BEGIN

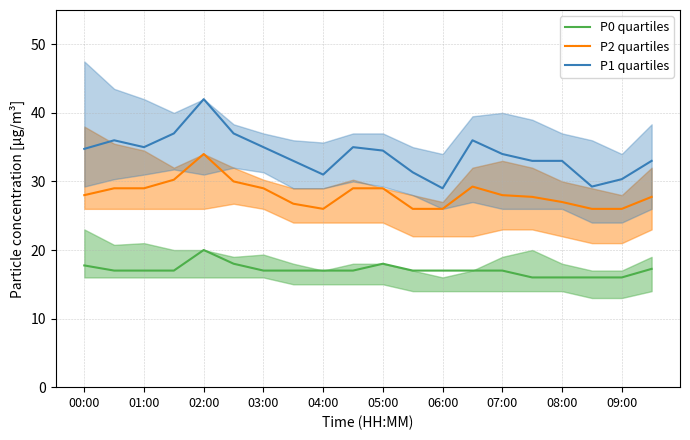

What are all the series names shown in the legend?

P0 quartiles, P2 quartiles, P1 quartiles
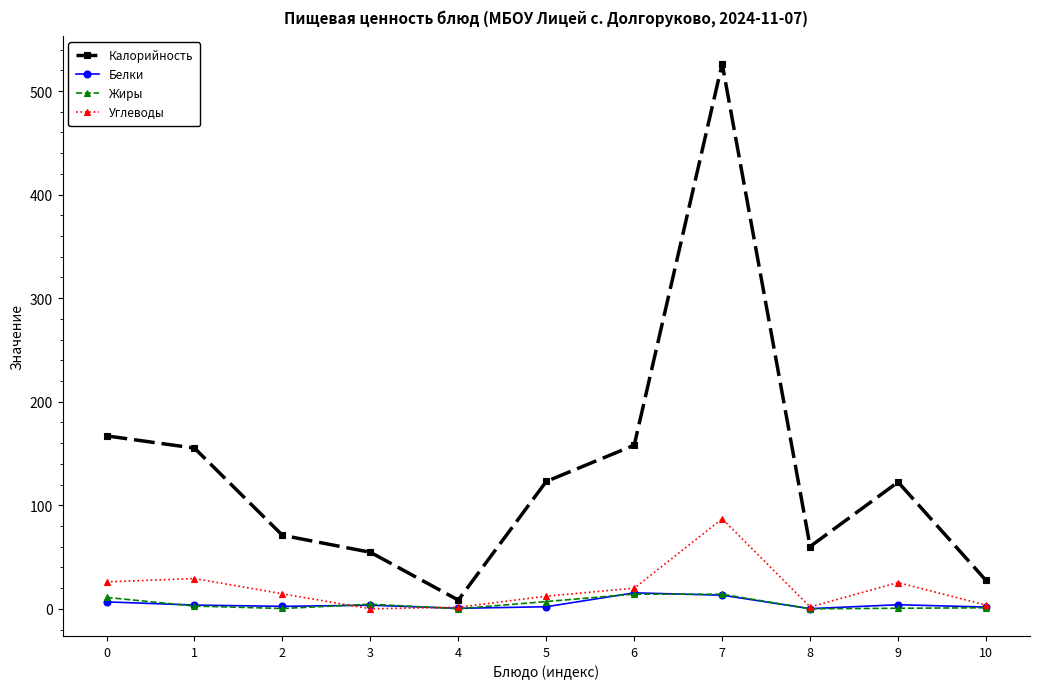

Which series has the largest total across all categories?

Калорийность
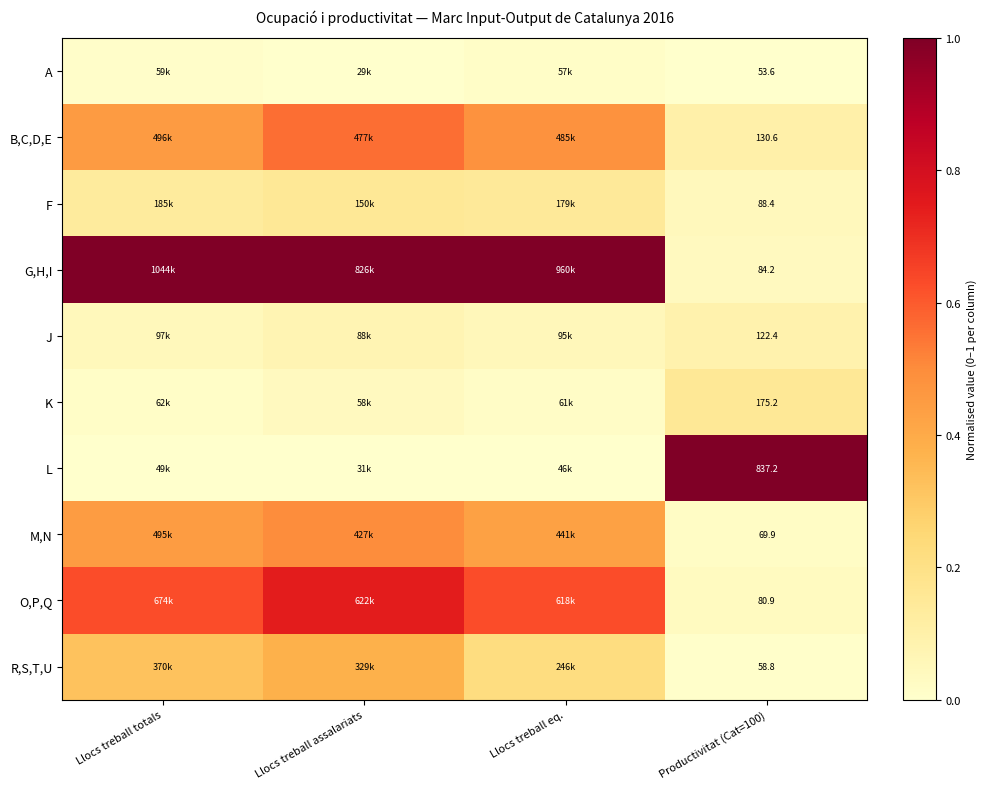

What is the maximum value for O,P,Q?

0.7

END
BEGIN

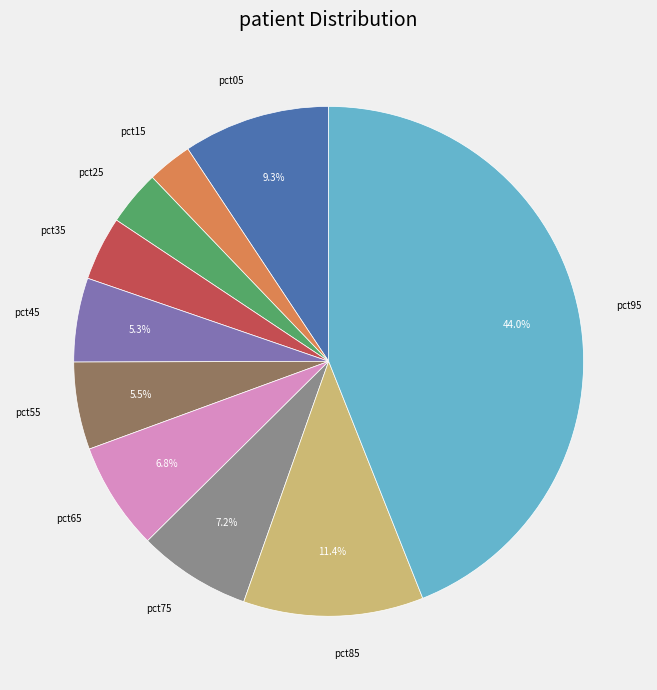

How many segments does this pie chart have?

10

END

DIRECTIONS - Please repeat the items word for word, starting with the line containing "What are all" and going on through the line containing "What is the maximum value for O,P,Q?". Leave out the pictures.

REPLY -
What are all the series names shown in the legend?

P0 quartiles, P2 quartiles, P1 quartiles

Which series has the largest total across all categories?

Калорийность

What is the maximum value for O,P,Q?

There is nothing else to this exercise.